● **Task directions**:
All the entries need to be duplicated exactly, with the pictures omitted.

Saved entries
- - -

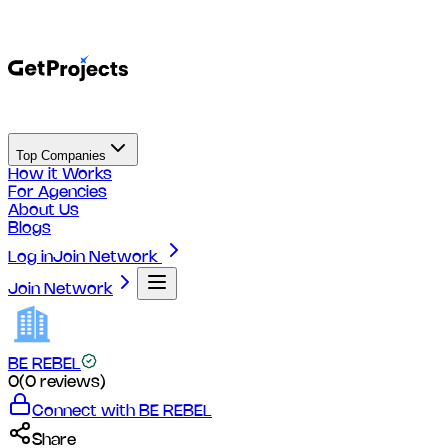
Top Companies
How it Works
For Agencies
About Us
Blogs
Log in
Join Network
Join Network
BE REBEL
0
(
0
reviews)
Connect with
BE REBEL
Share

- - -

● **Exercise solution**:
Top Companies
How it Works
For Agencies
About Us
Blogs
Log in
Join Network
Join Network
BE REBEL
0
(
0
reviews)
Connect with
BE REBEL
Share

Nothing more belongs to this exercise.